Jobs:
a: Write out the part of the excerpt on tensor rank below that begins at the words "The joke in" and stops after the words "(tensor 3 6 9)".
b: In the excerpt on tensor rank below, what happens to a tensor's rank when you take its sum?

Excerpt:
The joke in the title—”The More We Extend, the Less Tensor We Get,” has to do with the way a tensor’s rank changes when you perform arithmetic on it. The basic arithemetical operations, such as +
and /
, are defined only for scalar values such as 3
and 708.4
. To compute the “sum” or “quoutient” of a tensor or tensors, the concepts of “sum” and “quotient” need to be extended. That’s the first part of the title—”The More We Extend.” The second part of the title refers to the way that a tensor’s rank is affected by arithmetic. For example, if you take the sum of a tensor, its rank is reduced by one. Consider the following example:
$$
sum(
\begin{Bmatrix}
3 & 22 \\ 6 & 5 \\ 9 & 4
\end{Bmatrix}
)
$$
or, in Scheme (using malt):
(sum (tensor (tensor 3 6 9)
(tensor 22 5 4)))
This is a tensor2. It has rank 2. Intuitively, it is two-dimensional. The two dimensions are the rows and columns. You can see the number of dimensions in the Scheme/Racket code, because there are two layers of tensor: an outer tensor, and the two inner tensors.
When you compute the sum of this tensor, the rank drops by one, and you get a tensor1 as the answer:
$$
\begin{Bmatrix}
25 \\ 11 \\ 13
\end{Bmatrix}
$$
(tensor 25 11 13) ; the answer
If you take the sum of this tensor, the rank falls by 1 again, and you get a tensor0, that is, a scalar:
$$
sum(
\begin{Bmatrix}
25 \\ 11 \\ 13
\end{Bmatrix}
) = 49
$$
(sum (tensor 25 11 13))
; =
49
The more we extend—the more “extended” arithmetical operations we apply to a tensor—the less tensor we become—the lower becomes the tensor’s rank.
ASMR
As a group, we have been slowly working out how to actually recite the code in the book. It is remarkably difficult to read code in a natural way. One of the main problems is how literally to read the symbols. For example, try to read this out in English:
; a tensor-3
(tensor (tensor (tensor 3 4)
(tensor 7 8))
(tensor (tensor 21 9)
(tensor 601 1)))
One way is to read the symbols very literally:
Open parentheses tensor
. Open parentheses tensor
. Open parentheses tensor
, 3
, 4
, close parentheses. Open parentheses tensor
, 7
, 8
, close parentheses. Close parentheses. Open parentheses tensor
. Open parentheses tensor
, 21
, 9
, close parentheses. Open parentheses
tensor
, 601
, 1
, close parentheses. Close parentheses. Close parentheses.
The problems with this approach are obvious. If you managed to read that blockquote without your eyes glazing over, well done! Your powers of concentration are supreme. The approach that we have been nutting out as a group involves interpreting the symbols a bit more:
A tensor3, consisting of two tensors2, the first tensor2 containing the tensors1 3
-4
and 7
-8
. The second tensor2 contains the tensors1 21
-9
and 601
-1
.
This form of recitation is superior for human comprehension. Why are there all those parentheses, words and digits? Why, to create a tensor3, consisting of two tensors2 … etc. When we read this way, we are essentially “evaluating” the code in the way that the Scheme interpreter evaluates it. We work out what data structure is represented by all the parentheses and other symbols, and try to represent that data structure in a way that works with our hardware—our minds!

Stored entries
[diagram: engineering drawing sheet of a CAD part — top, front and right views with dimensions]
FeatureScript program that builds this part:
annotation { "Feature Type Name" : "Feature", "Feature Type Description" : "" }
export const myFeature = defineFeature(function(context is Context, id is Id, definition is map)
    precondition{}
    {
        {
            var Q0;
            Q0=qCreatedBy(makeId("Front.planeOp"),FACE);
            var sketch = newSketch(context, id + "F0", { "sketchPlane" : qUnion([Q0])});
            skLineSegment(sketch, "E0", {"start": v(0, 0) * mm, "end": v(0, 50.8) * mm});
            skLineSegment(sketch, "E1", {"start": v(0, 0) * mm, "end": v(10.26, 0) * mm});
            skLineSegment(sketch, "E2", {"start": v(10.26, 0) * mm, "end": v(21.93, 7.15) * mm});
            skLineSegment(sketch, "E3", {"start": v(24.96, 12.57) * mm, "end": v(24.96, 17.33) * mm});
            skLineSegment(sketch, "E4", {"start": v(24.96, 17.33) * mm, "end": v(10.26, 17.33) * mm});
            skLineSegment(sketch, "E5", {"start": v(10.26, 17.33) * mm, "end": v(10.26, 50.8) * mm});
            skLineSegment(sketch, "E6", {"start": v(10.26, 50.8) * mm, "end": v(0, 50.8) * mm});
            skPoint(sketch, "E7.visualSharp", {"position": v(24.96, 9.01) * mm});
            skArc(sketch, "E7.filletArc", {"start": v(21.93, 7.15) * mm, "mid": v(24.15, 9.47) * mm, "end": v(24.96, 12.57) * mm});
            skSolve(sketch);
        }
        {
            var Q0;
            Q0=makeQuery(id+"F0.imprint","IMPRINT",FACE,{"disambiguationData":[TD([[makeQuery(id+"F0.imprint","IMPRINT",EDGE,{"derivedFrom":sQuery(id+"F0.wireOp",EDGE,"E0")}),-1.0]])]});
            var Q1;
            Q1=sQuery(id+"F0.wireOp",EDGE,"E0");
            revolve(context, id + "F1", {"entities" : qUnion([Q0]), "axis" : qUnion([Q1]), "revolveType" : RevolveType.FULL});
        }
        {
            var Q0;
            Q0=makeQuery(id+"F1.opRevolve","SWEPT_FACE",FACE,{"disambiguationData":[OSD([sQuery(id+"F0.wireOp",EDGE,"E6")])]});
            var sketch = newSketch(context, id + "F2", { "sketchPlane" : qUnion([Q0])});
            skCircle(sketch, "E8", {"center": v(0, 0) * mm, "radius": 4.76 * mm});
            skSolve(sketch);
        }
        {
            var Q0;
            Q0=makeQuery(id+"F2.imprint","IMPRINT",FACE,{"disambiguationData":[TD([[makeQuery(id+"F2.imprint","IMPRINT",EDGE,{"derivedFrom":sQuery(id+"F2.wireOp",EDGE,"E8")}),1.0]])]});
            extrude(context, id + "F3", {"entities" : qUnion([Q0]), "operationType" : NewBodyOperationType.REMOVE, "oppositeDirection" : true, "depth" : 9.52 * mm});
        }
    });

Answers by task:
a:
The joke in the title—”The More We Extend, the Less Tensor We Get,” has to do with the way a tensor’s rank changes when you perform arithmetic on it. The basic arithemetical operations, such as +
and /
, are defined only for scalar values such as 3
and 708.4
. To compute the “sum” or “quoutient” of a tensor or tensors, the concepts of “sum” and “quotient” need to be extended. That’s the first part of the title—”The More We Extend.” The second part of the title refers to the way that a tensor’s rank is affected by arithmetic. For example, if you take the sum of a tensor, its rank is reduced by one. Consider the following example:
$$
sum(
\begin{Bmatrix}
3 & 22 \\ 6 & 5 \\ 9 & 4
\end{Bmatrix}
)
$$
or, in Scheme (using malt):
(sum (tensor (tensor 3 6 9)

b: Its rank is reduced by one.